* [How to complete this task] When you reach the line that contains "fx_px: 2336" in the data below, start reproducing lines exactly, and stop after the line that contains "vfov_deg: 30.3".
═════ Records for processing
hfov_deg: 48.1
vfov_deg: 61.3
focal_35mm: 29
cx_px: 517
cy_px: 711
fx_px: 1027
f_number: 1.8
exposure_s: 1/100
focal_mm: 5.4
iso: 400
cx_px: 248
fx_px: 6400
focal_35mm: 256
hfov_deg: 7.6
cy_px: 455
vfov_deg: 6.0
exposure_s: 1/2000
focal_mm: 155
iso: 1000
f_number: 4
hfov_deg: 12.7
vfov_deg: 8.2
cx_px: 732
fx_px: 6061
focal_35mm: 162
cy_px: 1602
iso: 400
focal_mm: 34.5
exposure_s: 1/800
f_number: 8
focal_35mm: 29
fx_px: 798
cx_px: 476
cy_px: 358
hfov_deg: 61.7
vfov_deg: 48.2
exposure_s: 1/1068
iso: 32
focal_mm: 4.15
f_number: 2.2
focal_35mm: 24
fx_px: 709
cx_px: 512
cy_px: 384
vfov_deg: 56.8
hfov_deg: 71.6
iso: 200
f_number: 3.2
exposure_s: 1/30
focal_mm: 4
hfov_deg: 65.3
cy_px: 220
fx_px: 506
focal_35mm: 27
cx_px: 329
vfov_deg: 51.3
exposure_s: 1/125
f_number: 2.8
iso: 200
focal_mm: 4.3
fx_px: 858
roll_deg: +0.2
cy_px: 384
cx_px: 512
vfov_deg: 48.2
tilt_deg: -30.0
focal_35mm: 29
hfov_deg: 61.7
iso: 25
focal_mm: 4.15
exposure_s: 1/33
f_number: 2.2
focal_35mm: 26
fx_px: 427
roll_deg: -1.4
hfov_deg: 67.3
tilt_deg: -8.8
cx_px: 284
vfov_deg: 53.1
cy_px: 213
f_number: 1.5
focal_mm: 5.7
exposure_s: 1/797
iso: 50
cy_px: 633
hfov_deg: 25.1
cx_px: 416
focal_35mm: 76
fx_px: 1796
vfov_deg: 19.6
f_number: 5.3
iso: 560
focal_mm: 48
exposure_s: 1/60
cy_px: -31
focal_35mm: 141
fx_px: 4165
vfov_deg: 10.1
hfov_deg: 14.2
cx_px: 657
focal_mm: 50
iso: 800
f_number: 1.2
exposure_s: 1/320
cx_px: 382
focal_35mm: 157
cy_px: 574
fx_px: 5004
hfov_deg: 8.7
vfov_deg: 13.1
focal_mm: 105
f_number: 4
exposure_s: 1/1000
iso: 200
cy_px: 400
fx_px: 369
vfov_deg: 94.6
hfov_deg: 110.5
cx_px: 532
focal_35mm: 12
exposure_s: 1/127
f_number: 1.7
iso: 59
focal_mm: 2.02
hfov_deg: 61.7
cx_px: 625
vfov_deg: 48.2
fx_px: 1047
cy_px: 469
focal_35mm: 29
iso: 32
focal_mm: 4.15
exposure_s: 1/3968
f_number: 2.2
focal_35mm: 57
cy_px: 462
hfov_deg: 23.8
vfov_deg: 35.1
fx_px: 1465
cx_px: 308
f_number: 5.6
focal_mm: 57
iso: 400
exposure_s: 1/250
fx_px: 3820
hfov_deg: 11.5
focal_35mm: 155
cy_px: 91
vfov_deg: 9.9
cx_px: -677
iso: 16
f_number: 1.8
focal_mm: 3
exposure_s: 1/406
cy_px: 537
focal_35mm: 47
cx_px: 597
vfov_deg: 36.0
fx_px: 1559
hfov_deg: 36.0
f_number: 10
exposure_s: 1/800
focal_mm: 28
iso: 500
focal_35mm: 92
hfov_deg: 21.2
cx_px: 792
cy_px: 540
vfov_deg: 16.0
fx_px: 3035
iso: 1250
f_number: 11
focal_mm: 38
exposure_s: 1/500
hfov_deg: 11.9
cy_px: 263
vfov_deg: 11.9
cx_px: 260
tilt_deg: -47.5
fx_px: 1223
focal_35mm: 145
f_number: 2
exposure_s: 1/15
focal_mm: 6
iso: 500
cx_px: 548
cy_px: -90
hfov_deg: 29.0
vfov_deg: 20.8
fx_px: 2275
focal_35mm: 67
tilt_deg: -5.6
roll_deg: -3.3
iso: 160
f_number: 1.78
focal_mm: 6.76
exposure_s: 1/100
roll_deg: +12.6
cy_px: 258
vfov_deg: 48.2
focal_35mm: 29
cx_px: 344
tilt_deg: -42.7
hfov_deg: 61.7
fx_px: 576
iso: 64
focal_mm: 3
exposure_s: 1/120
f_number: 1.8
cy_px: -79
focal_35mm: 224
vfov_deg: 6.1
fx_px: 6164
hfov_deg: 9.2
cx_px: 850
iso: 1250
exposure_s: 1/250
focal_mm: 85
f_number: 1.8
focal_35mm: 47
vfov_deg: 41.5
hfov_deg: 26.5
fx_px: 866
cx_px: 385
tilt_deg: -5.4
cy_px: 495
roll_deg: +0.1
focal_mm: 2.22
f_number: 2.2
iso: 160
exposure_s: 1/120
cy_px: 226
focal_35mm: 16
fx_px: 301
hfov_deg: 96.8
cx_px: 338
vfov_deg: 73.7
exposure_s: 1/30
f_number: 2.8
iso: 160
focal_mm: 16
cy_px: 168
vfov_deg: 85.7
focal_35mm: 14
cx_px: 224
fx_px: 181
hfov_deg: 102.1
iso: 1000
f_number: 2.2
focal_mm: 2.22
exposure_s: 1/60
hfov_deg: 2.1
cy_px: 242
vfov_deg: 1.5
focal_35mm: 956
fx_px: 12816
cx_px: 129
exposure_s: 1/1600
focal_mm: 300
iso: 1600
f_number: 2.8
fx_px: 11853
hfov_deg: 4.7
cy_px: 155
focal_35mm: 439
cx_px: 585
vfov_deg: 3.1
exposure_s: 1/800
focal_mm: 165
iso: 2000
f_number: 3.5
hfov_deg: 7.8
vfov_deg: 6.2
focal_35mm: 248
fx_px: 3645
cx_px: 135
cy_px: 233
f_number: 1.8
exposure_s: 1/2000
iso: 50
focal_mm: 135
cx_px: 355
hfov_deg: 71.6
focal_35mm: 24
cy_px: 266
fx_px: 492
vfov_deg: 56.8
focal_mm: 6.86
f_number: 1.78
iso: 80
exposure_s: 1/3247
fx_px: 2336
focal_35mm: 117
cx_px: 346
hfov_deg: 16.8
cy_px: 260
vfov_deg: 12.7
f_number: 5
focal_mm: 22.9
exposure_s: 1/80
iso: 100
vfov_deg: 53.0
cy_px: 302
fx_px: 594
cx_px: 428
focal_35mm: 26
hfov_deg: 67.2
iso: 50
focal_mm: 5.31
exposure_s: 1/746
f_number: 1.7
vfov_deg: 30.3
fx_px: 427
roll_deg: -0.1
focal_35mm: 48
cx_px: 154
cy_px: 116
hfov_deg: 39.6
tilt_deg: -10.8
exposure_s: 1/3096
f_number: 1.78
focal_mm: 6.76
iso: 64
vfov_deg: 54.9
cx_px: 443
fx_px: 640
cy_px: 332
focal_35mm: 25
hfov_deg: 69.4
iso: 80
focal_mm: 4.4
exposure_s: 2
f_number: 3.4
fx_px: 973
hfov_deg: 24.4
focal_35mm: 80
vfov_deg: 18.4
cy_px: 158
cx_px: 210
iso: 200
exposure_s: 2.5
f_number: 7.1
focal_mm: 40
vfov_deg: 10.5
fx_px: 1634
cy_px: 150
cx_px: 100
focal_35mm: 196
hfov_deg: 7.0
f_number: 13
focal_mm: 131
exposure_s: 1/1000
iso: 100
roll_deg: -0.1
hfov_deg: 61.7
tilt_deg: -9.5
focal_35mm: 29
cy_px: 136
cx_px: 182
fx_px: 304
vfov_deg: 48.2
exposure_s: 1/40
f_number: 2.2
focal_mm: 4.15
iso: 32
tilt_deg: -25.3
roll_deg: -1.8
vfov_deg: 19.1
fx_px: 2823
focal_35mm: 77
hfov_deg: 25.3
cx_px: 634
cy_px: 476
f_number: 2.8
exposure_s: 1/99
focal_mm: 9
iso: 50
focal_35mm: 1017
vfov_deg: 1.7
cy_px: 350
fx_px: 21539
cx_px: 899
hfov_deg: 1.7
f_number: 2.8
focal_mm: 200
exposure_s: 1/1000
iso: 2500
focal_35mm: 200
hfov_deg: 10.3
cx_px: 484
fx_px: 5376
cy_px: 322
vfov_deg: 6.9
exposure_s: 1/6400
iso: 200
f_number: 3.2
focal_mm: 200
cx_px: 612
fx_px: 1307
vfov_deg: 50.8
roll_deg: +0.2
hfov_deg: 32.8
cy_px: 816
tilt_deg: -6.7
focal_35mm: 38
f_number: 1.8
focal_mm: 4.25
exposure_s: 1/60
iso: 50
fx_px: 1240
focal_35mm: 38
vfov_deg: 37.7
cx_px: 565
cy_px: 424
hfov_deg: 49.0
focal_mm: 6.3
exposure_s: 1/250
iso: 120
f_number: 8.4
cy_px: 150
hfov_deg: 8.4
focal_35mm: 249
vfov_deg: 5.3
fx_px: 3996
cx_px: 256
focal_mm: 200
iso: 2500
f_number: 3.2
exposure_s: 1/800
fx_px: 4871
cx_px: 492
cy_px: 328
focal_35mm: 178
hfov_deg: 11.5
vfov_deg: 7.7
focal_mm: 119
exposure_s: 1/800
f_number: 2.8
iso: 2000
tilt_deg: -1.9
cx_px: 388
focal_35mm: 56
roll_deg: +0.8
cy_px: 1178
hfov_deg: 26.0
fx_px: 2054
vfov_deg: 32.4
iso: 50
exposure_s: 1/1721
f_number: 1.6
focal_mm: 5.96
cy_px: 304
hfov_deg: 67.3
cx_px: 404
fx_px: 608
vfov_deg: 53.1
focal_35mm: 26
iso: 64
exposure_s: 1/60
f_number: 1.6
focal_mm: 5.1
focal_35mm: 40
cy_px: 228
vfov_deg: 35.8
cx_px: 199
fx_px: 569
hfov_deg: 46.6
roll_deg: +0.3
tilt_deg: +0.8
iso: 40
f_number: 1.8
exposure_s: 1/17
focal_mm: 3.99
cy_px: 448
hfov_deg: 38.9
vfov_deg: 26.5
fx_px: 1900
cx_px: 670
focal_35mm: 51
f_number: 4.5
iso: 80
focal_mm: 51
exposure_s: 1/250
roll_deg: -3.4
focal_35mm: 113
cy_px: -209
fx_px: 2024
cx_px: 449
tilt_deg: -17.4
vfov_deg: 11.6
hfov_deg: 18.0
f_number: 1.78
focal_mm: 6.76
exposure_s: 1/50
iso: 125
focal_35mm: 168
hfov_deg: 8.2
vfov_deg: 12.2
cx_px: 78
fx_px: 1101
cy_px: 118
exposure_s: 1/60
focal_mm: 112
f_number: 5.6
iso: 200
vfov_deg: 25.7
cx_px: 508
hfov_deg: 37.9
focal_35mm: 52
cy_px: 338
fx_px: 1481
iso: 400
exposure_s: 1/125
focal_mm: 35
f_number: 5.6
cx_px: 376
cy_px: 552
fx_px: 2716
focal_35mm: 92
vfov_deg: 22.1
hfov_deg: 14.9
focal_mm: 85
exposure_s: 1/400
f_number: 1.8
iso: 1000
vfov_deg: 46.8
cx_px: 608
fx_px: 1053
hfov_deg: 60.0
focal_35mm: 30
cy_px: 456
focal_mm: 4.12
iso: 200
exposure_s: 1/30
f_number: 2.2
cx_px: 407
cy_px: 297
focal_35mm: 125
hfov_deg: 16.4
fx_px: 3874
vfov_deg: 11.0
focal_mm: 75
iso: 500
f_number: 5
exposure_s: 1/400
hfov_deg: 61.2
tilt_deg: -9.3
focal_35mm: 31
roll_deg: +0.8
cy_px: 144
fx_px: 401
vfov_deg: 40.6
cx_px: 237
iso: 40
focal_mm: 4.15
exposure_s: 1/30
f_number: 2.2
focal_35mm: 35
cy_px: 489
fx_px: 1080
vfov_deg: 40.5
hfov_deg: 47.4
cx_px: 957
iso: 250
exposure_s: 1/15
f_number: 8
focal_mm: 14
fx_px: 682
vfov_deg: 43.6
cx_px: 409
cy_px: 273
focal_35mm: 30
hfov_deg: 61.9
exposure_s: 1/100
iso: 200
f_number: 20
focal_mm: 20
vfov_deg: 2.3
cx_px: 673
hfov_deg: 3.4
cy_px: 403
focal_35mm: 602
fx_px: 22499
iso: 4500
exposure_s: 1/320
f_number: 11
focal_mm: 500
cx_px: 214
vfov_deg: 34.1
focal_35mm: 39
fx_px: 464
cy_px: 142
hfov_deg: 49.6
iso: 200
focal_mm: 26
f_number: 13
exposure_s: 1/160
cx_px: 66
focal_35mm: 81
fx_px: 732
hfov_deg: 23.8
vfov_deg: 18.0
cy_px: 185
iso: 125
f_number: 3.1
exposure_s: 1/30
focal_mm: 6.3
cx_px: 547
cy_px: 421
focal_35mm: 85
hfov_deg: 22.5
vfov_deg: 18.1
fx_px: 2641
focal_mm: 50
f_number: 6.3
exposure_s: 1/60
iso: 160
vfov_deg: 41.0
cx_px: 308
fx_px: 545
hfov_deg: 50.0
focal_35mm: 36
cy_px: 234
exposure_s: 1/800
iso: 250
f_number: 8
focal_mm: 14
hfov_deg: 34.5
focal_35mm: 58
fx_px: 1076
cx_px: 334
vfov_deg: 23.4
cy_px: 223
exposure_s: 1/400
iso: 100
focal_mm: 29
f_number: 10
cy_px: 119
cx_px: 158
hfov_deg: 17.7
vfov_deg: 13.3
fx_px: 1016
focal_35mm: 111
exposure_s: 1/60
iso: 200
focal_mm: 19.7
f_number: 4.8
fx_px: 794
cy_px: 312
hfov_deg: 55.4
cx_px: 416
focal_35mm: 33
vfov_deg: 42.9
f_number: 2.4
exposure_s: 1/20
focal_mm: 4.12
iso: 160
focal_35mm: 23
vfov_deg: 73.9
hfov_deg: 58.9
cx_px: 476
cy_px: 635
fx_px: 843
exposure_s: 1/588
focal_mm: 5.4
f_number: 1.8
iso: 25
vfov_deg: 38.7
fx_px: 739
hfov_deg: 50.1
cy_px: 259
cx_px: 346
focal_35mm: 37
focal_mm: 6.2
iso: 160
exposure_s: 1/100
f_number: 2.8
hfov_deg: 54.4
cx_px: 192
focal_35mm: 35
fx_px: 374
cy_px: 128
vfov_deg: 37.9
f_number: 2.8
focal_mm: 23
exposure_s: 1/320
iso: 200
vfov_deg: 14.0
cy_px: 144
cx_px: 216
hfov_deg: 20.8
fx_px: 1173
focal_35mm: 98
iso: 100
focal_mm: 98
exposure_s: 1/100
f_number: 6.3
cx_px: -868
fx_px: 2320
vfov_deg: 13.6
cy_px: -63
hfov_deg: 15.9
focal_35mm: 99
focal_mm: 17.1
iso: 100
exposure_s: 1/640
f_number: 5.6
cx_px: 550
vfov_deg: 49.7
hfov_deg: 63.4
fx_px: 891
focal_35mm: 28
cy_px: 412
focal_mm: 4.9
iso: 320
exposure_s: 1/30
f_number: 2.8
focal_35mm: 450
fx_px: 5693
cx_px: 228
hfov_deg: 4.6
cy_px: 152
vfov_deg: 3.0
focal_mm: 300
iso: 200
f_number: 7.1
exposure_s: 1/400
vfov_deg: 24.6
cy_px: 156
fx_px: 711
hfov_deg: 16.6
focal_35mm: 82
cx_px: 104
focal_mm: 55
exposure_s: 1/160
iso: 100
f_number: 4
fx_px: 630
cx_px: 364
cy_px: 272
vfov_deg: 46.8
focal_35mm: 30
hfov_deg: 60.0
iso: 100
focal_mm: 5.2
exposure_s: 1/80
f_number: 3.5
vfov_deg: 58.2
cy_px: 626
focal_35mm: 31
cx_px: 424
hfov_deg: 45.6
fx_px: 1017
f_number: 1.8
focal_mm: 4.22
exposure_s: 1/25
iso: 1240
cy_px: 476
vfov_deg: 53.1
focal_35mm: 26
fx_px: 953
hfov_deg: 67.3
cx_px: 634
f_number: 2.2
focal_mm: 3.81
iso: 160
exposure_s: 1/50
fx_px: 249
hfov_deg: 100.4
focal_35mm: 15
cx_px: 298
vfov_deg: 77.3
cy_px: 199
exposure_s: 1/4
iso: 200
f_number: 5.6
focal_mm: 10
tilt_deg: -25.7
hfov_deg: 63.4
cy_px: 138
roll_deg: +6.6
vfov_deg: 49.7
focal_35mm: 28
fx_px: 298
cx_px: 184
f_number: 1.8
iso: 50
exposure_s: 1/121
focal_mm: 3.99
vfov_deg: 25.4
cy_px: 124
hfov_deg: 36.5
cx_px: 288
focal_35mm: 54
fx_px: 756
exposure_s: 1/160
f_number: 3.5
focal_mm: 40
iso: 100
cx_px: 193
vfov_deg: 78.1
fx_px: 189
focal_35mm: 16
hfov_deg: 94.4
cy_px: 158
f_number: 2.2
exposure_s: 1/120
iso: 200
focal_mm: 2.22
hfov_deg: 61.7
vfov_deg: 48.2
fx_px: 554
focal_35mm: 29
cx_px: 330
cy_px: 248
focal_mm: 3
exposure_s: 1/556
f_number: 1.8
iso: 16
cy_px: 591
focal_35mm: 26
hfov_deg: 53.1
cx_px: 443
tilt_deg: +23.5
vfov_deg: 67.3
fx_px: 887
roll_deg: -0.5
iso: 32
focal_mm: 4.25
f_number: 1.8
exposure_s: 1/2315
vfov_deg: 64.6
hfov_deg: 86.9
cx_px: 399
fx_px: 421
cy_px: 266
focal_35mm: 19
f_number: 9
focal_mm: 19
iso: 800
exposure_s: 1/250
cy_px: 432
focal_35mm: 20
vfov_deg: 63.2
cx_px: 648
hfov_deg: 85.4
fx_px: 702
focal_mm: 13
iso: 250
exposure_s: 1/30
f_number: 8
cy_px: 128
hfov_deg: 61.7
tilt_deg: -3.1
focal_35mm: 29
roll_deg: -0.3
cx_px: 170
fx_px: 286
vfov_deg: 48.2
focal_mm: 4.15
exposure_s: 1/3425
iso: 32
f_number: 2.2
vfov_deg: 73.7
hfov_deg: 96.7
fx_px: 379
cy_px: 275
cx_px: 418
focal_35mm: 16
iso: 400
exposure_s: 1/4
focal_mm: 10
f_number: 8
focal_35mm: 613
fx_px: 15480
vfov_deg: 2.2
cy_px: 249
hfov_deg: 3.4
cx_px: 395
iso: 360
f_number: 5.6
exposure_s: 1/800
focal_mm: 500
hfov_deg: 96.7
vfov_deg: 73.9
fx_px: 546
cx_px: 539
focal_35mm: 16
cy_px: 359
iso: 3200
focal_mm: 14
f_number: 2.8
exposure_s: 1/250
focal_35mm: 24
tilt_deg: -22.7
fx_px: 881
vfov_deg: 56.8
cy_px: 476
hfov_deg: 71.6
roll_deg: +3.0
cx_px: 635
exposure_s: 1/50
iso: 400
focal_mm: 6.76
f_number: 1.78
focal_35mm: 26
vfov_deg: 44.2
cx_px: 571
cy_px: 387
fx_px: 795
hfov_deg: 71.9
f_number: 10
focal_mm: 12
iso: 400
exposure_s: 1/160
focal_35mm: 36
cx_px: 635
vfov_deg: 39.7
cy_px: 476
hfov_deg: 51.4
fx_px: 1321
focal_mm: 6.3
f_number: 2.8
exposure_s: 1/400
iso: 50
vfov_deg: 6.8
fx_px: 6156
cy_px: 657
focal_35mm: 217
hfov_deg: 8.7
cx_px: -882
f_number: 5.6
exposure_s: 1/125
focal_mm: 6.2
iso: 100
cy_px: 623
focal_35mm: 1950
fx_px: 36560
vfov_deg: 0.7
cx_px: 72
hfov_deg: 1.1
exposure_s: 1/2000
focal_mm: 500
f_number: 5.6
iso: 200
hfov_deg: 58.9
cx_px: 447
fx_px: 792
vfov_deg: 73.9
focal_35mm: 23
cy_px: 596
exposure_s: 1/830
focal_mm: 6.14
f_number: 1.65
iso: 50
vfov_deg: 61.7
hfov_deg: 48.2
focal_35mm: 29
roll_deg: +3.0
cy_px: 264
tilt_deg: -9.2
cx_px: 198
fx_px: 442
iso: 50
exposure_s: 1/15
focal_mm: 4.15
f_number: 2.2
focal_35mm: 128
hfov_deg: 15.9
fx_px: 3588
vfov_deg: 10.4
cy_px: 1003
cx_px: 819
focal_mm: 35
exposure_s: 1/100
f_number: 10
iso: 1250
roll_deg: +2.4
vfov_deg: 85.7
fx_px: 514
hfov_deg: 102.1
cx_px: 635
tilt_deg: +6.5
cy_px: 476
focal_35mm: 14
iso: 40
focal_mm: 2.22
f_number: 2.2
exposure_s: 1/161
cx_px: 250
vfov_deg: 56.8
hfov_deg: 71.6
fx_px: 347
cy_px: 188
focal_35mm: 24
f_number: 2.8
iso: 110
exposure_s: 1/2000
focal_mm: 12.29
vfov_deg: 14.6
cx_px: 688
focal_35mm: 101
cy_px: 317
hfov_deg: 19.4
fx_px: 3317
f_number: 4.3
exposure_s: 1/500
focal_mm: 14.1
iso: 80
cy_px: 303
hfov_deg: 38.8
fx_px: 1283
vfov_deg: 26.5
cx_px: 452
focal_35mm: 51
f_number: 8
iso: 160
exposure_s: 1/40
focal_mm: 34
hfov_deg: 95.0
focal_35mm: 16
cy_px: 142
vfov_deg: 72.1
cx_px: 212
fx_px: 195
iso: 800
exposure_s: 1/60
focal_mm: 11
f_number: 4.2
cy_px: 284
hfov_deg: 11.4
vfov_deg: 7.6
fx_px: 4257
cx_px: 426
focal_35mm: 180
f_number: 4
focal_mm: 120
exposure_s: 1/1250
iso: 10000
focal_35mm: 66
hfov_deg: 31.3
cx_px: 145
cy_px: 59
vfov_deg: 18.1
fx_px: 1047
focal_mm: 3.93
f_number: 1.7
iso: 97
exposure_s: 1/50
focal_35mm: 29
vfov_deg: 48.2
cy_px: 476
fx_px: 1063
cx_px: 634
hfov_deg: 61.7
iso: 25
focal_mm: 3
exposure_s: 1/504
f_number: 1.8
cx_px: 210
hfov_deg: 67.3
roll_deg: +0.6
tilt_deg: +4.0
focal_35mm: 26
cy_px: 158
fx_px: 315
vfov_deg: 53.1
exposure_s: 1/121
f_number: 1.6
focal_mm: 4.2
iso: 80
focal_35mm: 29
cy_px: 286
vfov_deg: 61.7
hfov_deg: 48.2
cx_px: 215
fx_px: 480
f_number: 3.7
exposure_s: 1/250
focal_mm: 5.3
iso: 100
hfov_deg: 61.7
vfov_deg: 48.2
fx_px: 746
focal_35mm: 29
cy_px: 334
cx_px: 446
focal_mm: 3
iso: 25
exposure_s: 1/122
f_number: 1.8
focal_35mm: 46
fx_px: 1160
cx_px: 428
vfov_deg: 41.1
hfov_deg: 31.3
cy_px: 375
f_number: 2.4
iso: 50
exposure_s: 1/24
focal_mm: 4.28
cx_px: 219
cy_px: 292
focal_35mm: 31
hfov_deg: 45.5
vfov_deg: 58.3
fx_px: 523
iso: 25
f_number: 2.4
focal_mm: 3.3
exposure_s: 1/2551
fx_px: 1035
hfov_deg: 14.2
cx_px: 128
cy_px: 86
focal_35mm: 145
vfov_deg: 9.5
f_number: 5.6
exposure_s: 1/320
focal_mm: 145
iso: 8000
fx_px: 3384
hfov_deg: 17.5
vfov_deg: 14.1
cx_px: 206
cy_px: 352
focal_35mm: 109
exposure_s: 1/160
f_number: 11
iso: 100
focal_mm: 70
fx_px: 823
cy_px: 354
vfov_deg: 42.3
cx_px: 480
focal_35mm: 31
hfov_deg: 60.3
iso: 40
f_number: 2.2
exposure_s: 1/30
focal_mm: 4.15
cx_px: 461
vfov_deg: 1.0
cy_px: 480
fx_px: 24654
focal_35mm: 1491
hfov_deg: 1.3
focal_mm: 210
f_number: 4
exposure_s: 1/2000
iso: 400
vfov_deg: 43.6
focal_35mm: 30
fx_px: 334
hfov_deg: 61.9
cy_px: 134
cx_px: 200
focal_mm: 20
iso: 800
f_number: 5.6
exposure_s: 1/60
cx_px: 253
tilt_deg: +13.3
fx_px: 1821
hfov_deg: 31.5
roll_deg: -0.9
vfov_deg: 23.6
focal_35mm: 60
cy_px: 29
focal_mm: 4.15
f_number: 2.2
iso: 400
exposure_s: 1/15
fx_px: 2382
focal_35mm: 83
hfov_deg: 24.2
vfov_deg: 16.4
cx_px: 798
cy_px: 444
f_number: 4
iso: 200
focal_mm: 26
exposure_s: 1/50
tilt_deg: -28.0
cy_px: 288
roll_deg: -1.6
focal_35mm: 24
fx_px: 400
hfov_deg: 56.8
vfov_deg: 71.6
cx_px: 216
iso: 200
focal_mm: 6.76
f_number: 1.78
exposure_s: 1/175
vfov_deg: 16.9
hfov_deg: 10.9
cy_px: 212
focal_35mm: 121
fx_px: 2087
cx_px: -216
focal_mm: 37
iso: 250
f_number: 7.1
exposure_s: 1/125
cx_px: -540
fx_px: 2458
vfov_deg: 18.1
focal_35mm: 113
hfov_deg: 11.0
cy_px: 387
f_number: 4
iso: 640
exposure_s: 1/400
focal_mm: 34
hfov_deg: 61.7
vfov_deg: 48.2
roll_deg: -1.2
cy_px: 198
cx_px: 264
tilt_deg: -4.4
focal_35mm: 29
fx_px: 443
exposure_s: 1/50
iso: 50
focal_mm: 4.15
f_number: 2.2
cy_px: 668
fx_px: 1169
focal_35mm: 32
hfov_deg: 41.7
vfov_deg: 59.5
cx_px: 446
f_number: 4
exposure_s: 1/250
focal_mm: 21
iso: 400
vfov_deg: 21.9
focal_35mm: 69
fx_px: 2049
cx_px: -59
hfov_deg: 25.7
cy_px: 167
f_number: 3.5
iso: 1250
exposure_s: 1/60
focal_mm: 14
══════════
* [Exercise response]
fx_px: 2336
focal_35mm: 117
cx_px: 346
hfov_deg: 16.8
cy_px: 260
vfov_deg: 12.7
f_number: 5
focal_mm: 22.9
exposure_s: 1/80
iso: 100
vfov_deg: 53.0
cy_px: 302
fx_px: 594
cx_px: 428
focal_35mm: 26
hfov_deg: 67.2
iso: 50
focal_mm: 5.31
exposure_s: 1/746
f_number: 1.7
vfov_deg: 30.3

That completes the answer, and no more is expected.